Isso não impediu os críticos do presidente de o acusarem de renunciar a Israel, apesar da sua declaração clara de que não estava "se afastando da segurança de Israel".
Em todo o espectro do Partido Republicano, desde o ex-presidente Donald Trump até ao senador Mitt Romney, do Utah, os opositores políticos de Biden compararam o anúncio a uma mensagem de abandono no meio de uma guerra em curso contra terroristas.
O presidente da Câmara, Mike Johnson, que acabara de sobreviver a uma tentativa de destituição, até sugeriu em uma entrevista ao jornal Politico que Biden teve um "momento de velhice" quando fez o comentário.
Alguns democratas também expressaram críticas.
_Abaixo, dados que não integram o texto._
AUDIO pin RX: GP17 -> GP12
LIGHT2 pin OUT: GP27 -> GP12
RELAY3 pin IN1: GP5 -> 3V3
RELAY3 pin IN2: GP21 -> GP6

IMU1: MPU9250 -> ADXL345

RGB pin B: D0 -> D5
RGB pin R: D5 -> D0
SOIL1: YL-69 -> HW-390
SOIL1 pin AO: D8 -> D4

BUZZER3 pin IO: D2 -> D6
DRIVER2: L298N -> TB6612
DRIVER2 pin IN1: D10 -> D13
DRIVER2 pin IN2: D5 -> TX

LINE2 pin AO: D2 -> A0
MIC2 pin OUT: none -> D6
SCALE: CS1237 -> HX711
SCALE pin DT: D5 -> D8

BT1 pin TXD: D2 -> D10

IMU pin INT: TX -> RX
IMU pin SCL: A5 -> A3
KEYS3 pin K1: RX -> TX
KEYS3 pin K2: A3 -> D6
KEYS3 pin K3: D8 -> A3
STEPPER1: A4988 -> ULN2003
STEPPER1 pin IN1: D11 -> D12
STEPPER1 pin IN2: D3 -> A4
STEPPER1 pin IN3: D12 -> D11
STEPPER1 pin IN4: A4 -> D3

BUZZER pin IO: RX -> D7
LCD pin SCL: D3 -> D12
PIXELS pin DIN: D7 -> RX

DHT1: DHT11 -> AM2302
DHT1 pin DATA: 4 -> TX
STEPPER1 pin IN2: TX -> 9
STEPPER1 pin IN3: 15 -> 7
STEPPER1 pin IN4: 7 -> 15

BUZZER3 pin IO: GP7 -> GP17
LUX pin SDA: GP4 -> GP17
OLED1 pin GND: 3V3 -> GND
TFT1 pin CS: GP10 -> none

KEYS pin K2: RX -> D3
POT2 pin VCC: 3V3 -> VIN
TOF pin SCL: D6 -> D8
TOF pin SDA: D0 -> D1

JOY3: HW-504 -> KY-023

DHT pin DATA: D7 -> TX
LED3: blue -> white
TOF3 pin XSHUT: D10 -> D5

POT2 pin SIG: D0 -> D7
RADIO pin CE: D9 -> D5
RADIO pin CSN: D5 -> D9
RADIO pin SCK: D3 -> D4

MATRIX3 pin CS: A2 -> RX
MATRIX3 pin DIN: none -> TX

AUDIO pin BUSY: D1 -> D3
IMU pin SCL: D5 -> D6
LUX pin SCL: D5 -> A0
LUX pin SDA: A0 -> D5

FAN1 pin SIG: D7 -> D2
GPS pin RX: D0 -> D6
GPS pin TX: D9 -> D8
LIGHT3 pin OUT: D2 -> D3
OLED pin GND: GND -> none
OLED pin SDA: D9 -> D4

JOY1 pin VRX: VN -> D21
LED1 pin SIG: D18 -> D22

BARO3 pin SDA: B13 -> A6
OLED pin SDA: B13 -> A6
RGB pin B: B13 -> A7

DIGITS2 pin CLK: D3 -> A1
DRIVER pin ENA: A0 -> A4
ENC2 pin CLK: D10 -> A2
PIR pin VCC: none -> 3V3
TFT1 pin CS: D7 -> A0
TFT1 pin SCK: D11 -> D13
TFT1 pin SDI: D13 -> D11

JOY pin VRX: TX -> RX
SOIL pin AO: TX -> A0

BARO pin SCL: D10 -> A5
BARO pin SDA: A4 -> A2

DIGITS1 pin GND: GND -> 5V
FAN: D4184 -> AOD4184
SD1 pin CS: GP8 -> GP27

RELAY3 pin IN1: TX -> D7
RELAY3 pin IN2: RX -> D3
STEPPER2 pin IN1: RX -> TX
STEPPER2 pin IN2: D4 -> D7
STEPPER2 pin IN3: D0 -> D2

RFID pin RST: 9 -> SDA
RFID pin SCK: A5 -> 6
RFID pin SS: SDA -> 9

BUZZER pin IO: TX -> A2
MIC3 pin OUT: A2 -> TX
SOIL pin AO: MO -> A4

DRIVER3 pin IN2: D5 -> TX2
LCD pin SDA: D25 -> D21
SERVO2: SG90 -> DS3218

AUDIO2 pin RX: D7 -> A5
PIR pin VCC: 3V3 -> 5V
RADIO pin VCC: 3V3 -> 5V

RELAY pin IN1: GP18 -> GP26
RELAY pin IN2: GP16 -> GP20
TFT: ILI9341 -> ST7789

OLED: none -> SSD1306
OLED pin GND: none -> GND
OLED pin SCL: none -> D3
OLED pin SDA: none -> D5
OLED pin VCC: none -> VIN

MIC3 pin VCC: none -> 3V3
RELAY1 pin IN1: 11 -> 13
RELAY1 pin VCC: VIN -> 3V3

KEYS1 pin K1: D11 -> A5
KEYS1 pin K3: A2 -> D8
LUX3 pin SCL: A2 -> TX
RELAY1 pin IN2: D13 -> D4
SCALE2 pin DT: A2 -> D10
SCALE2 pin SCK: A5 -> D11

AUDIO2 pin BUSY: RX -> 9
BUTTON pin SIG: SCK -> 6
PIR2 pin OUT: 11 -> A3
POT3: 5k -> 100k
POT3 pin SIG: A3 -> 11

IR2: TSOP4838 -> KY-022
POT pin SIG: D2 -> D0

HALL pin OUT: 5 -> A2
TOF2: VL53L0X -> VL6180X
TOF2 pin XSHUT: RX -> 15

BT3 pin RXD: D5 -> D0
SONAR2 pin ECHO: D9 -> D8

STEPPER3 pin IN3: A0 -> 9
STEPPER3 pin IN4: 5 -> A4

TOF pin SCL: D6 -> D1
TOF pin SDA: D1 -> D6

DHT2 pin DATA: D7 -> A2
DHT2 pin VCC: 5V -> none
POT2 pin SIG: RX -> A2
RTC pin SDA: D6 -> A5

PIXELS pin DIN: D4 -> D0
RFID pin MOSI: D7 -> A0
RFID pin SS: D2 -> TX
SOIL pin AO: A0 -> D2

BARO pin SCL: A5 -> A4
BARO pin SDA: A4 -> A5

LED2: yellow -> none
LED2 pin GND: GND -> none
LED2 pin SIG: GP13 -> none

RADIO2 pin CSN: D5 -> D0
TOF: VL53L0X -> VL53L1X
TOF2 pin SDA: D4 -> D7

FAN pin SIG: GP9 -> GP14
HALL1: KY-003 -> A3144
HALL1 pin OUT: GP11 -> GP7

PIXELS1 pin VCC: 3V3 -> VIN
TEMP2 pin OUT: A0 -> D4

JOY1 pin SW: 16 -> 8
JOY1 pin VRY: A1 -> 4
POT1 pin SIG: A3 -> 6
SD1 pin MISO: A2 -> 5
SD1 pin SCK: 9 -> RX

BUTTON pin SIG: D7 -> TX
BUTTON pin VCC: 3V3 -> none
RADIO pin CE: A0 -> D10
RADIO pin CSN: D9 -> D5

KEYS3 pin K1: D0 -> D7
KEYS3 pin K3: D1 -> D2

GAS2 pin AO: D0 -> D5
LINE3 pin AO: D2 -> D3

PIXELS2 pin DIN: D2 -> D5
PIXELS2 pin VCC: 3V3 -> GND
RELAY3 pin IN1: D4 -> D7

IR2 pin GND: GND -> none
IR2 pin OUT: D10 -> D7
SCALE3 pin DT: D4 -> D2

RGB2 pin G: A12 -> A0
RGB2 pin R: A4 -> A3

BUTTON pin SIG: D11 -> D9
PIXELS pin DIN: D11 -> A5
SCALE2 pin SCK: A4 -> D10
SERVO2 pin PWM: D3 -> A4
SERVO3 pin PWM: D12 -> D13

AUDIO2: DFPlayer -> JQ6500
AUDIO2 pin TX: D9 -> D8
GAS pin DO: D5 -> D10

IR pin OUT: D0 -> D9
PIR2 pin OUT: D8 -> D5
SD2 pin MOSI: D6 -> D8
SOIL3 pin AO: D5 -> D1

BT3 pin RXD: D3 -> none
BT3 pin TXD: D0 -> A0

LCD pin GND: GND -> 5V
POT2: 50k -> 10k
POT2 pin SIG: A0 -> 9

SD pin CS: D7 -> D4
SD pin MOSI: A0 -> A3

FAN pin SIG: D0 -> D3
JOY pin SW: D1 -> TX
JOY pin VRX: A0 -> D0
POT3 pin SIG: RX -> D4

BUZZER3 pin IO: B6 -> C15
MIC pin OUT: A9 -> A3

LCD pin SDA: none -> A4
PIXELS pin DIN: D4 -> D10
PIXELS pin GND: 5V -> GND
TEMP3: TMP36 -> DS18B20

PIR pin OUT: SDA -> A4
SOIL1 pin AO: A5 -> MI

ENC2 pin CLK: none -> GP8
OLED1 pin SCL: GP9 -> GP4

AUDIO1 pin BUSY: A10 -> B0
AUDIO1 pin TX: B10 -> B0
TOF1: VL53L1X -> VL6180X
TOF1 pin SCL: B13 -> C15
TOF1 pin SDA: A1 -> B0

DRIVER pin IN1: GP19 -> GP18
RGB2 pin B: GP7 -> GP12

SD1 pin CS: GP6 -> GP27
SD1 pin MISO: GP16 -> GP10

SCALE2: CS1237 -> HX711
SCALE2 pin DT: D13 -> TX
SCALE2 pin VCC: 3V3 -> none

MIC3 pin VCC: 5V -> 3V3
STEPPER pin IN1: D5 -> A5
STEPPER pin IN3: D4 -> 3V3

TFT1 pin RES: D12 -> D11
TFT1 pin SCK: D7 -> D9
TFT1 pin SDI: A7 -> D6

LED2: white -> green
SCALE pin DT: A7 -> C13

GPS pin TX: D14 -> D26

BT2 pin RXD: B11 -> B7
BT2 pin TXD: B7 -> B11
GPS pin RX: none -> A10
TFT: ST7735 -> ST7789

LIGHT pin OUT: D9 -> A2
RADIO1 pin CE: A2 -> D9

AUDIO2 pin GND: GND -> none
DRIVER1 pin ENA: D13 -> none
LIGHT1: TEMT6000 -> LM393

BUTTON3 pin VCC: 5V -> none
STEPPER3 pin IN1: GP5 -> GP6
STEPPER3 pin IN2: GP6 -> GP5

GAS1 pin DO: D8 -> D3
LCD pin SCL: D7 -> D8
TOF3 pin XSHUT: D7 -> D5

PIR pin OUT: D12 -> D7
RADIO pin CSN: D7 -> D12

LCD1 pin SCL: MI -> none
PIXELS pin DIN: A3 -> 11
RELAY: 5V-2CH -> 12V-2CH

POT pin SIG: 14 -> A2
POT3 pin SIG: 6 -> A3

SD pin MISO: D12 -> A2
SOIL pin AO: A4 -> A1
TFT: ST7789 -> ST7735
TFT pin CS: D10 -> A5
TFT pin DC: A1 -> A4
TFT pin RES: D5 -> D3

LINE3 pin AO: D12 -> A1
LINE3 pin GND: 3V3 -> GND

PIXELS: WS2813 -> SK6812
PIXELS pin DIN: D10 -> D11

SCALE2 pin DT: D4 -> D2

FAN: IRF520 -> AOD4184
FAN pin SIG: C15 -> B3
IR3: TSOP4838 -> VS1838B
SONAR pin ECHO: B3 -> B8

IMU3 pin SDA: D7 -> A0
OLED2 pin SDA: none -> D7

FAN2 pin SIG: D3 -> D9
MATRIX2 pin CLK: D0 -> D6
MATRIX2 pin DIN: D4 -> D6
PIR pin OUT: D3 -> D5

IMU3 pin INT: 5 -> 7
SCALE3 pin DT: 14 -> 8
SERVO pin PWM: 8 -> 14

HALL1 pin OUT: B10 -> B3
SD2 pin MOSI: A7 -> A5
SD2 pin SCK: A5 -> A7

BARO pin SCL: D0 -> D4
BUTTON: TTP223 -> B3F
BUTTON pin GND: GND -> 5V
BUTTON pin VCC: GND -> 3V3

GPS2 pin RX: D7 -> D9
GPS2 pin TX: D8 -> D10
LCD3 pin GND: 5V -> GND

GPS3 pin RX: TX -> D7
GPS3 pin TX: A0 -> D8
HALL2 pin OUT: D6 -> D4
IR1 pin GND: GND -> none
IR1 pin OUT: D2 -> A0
O senador da Pensilvânia, John Fetterman, um firme defensor de Israel, disse que discordava do plano de Biden de reter alguns carregamentos de armas para Israel, alertando que a medida "demonstra ao Hamas que eles estão vencendo a guerra de relações públicas".
"Estou preocupado com isso e não concordo com o presidente", disse ele à CNN.
O senador Jon Tester, um democrata vulnerável de Montana, disse: "Acho que ele deveria divulgar isso" quando questionado sobre a forma como Biden lidou com os carregamentos de armas.
E o presidente do Comitê de Relações Exteriores do Senado, Ben Cardin, disse que planejava falar com funcionários do governo sobre os detalhes do plano ainda na quinta-feira.
"Estou tentando descobrir legalmente o que eles estão fazendo e as razões para isso", disse ele. "Portanto, até que eu tenha a oportunidade de falar com a administração, vou adiar qualquer comentário específico".
Embora a posição do presidente tenha constituído a sua posição pública mais dura em relação a Israel desde o início da guerra, também pareceu fazer pouco para satisfazer aqueles do seu próprio partido que têm agitado pelo fim do apoio dos EUA.
"Acho que é um bom passo em frente. Acho que temos que fazer ainda mais", disse o senador Bernie Sanders, o socialista democrata de Vermont, à CNN, acrescentando que o alerta de Biden sobre o condicionamento de armas "deveria ter surgido muito antes".